Examples of Protein Names

Birch Pollen
Bet v 1 = Betula verrucose 1 (1st allergen identified and accepted by WHO in 2003)
Bet v 8 = Betula verrucose 8 (8th allergen identified and accepted by WHO in 2016)

Potato
Sol t 1 = Solanum tuberosum 1 (1st allergen identified and accepted by WHO in 2003)

Peach
Pru p 1 = Prunus persica 1 (1st allergen identified and accepted by WHO in 2007)

Commonly Shaped Proteins

We also often refer to proteins as “Xxx x 1 – like”, which means proteins in foods that are similarly shaped and can also cause allergic reactions in some circumstances. We try and group these proteins together to make sense of them, find immunotherapy solutions and to try and raise awareness of possible cross reactivity.
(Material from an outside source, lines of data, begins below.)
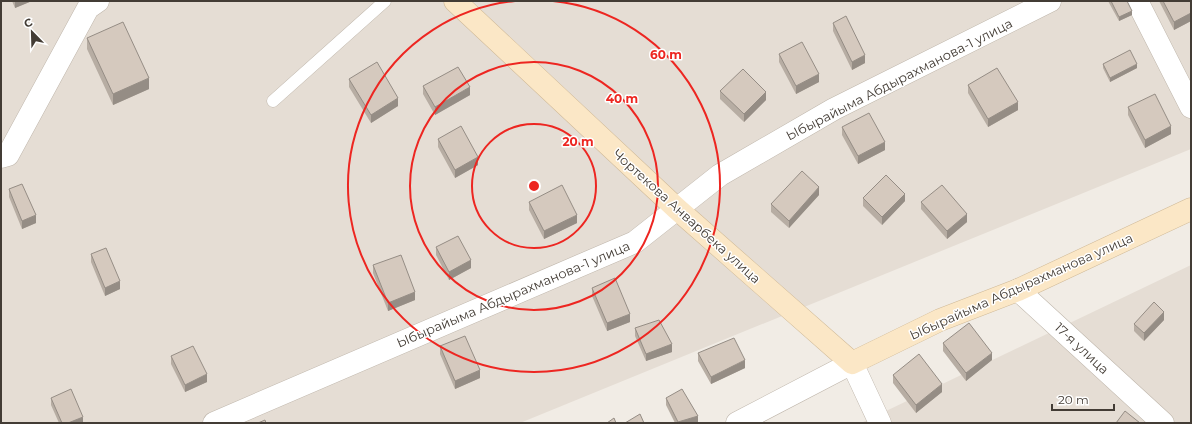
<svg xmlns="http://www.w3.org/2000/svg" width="1192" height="424" font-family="Montserrat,sans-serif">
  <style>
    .residential { fill: #e5ddd4 }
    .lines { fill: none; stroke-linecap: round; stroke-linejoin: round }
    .lane-casing { stroke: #bfb6ab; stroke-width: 13 }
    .street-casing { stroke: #bfb6ab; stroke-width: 23 }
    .secondary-casing { stroke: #cfb997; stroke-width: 23 }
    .lane { stroke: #fff; stroke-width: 12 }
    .street { stroke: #fff; stroke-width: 22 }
    .secondary { stroke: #fbe7c6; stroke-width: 22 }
    .wall { fill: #b7ada3 }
    .shaded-wall { fill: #958d85 }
    .building { fill: #d5c9be; stroke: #958d85 }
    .ring { fill: none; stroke: #ed2621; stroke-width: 2 }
    .labels { text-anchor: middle; stroke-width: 3; stroke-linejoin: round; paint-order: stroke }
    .street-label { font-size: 13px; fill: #433c35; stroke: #fff }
    .centre { fill: #ed2621; stroke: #fff; stroke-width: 2 }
    .ring-label { font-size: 12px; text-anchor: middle; font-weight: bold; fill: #ed2621; stroke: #fff; stroke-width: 3; stroke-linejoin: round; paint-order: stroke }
  </style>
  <rect width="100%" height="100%" fill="#f1ece5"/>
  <path class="residential" d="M1 1H1191V149L520 423H1Z
    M1191 265V423H861Z"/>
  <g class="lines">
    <g class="lane-casing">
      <path id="lane" d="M273 101 385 1"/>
    </g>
    <g class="street-casing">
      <path id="street" d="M1137 1 1191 107
        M1 157 8 155 88 8 98 1
        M1018 290 1163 423
        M214 423 635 242 720 175 834 109 1050 1
        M737 423 852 363 880 423"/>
    </g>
    <g class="secondary-casing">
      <path id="secondary" d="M455 1 676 208 852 363 940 320 1018 290 1191 209"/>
    </g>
    <use href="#lane" class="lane"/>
    <use href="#street" class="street"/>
    <use href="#secondary" class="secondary"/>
  </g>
  <path class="wall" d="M12 1H32L15 8Z
    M1108 1H1127L1132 15 1119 21Z
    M1159 1H1191V21L1174 30Z
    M833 23 865 63 852 70 833 31Z
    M87 38 149 89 113 105 87 49Z
    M779 54 819 82 796 94 779 62Z
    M1103 64 1137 68 1110 82 1103 68Z
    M349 79 398 106 371 123 349 87Z
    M968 85 1018 110 988 127 968 93Z
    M423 86 470 95 435 115 423 94Z
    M720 91 766 100 744 122 720 99Z
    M1128 107 1171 134 1145 148 1128 115Z
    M842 127 885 150 858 164 842 135Z
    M438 139 478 165 455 178 438 147Z
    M9 189 36 223 22 229 9 197Z
    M819 195 789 228 771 212V204Z
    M863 198 905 201 882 225 863 206Z
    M529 202 577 223 544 239 529 210Z
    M921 202 967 222 947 239 921 209Z
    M436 247 471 268 449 280 436 255Z
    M91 254 120 289 105 296 91 262Z
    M373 265 415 300 388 311 373 273Z
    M592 288 630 322 607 331 592 296Z
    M1164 320 1144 341 1134 331V324Z
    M635 328 672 352 646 361 635 336Z
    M943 343 992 360 966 381 943 351Z
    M440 346 480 378 455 389 440 354Z
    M698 353 745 368 711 384 698 361Z
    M171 356 207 382 185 392 171 364Z
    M893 375 942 392 916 413 893 383Z
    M51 398 83 423H59L51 405Z
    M666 398 698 423H675L666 405Z"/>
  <path class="shaded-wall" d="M15 1H32L15 8Z
    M1132 11V15L1119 21V17Z
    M1191 13V21L1174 30V22Z
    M865 55V63L852 70V62Z
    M1137 64V68L1110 82V78Z
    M819 74V82L796 94V86Z
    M149 78V89L113 105V94Z
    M470 87V95L435 115V107Z
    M766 92V100L744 122V114Z
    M398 98V106L371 123V115Z
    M1018 102V110L988 127V119Z
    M1171 126V134L1145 148V140Z
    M885 142V150L858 164V156Z
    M478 157V165L455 178V170Z
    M819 187V195L789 228V221Z
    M905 194V201L882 225V217Z
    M967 214V222L947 239V231Z
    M36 215V223L22 229V221Z
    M577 215V223L544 239V231Z
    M471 260V268L449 280V272Z
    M120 281V289L105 296V288Z
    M415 292V300L388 311V303Z
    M1164 312V320L1144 341V333Z
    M630 314V322L607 331V323Z
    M672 344V352L646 361V354Z
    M992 353V360L966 381V373Z
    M745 360V368L711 384V377Z
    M480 370V378L455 389V381Z
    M207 374V382L185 392V385Z
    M942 384V392L916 413V405Z
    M698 416V423H678V422Z
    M83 417V423H68Z"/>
  <path class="building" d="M1111 1H1127L1132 11 1119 17Z
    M1163 1H1191V13L1174 22Z
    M846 16 865 55 852 62 833 23Z
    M123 22 149 78 113 94 87 38Z
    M802 42 819 74 796 86 779 54Z
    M1130 50 1137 64 1110 78 1103 64Z
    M377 62 398 98 371 115 349 79Z
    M458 67 470 87 435 107 423 86Z
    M997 68 1018 102 988 119 968 85Z
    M743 69 766 92 744 114 720 91Z
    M1155 94 1171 126 1145 140 1128 107Z
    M869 113 885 142 858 156 842 127Z
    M461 126 478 157 455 170 438 139Z
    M802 171 819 187 789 221 771 204Z
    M886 175 905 194 882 217 863 198Z
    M22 184 36 215 22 221 9 189Z
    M562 185 577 215 544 231 529 202Z
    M942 185 967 214 947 231 921 202Z
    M458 236 471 260 449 272 436 247Z
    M106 248 120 281 105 288 91 254Z
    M401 255 415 292 388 303 373 265Z
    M615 278 630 314 607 323 592 288Z
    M1154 302 1164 312 1144 333 1134 324Z
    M659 320 672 344 646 354 635 328Z
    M969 323 992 353 966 373 943 343Z
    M465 336 480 370 455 381 440 346Z
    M734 338 745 360 711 377 698 353Z
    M193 346 207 374 185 385 171 356Z
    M919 354 942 384 916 405 893 375Z
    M71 389 83 417 68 423H62L51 398Z
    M682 389 698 416 678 422 666 398Z
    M1125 411 1140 423H1116Z
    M640 414 644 423H625Z
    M614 418 616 423H607Z
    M265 420 266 423H258Z"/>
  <g class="ring">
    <circle cx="534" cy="186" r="62"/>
    <circle cx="534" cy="186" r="124"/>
    <path d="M553 1A186 186 0 1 1 515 1"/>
  </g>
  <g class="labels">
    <g class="street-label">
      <text transform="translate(899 79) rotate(-27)" y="5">Ыбырайыма Абдырахманова-1 улица</text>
      <text transform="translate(687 216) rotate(42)" y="5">Чортекова Анварбека улица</text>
      <text transform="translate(1021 286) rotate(-24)" y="5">Ыбырайыма Абдырахманова улица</text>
      <text transform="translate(513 294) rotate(-23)" y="5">Ыбырайыма Абдырахманова-1 улица</text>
      <text transform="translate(1082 348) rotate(43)" y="5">17-я улица</text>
    </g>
  </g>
  <circle cx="534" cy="186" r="6" class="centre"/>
  <g class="ring-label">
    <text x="666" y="59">60 m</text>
    <text x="622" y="103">40 m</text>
    <text x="578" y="146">20 m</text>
  </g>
  <rect width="1192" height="424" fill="none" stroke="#433c35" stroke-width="4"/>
  <g transform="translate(32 32) rotate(337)" stroke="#ffffff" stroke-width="3" paint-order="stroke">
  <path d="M0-3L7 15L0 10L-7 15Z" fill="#433c35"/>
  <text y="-6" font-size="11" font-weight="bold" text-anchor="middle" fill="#433c35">С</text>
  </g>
  <path d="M1052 404v6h62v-6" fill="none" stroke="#433c35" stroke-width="2"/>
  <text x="1058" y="404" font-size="12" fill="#433c35" stroke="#ffffff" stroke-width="3" paint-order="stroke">20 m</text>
</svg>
Examples of Commonly Shaped Proteins

Birch Pollen
Bet v 1 – This is a very common allergen shape and is found in lots of pollens and foods (you can find the full list on the Birch Pollen page), it is also known as PR-10 (pathogenesis related). The associated syndrome is called Pollen Food Allergy Syndrome and it causes oral allergy type symptoms. This group of allergens is less likely to cause severe allergic reactions and most foods are rendered edible with heating or freezing which damages the protein.

Latex
Hev b 11 – This is also a common allergen shape but these proteins are more frequently called chitinases. The associated syndrome is called Latex Food Syndrome (you can find the full list of cross-reactive foods on the Latex Food Syndrome page). This group of foods are more likely to cause severe food and contact reactions as chitinases are a hardy group of proteins.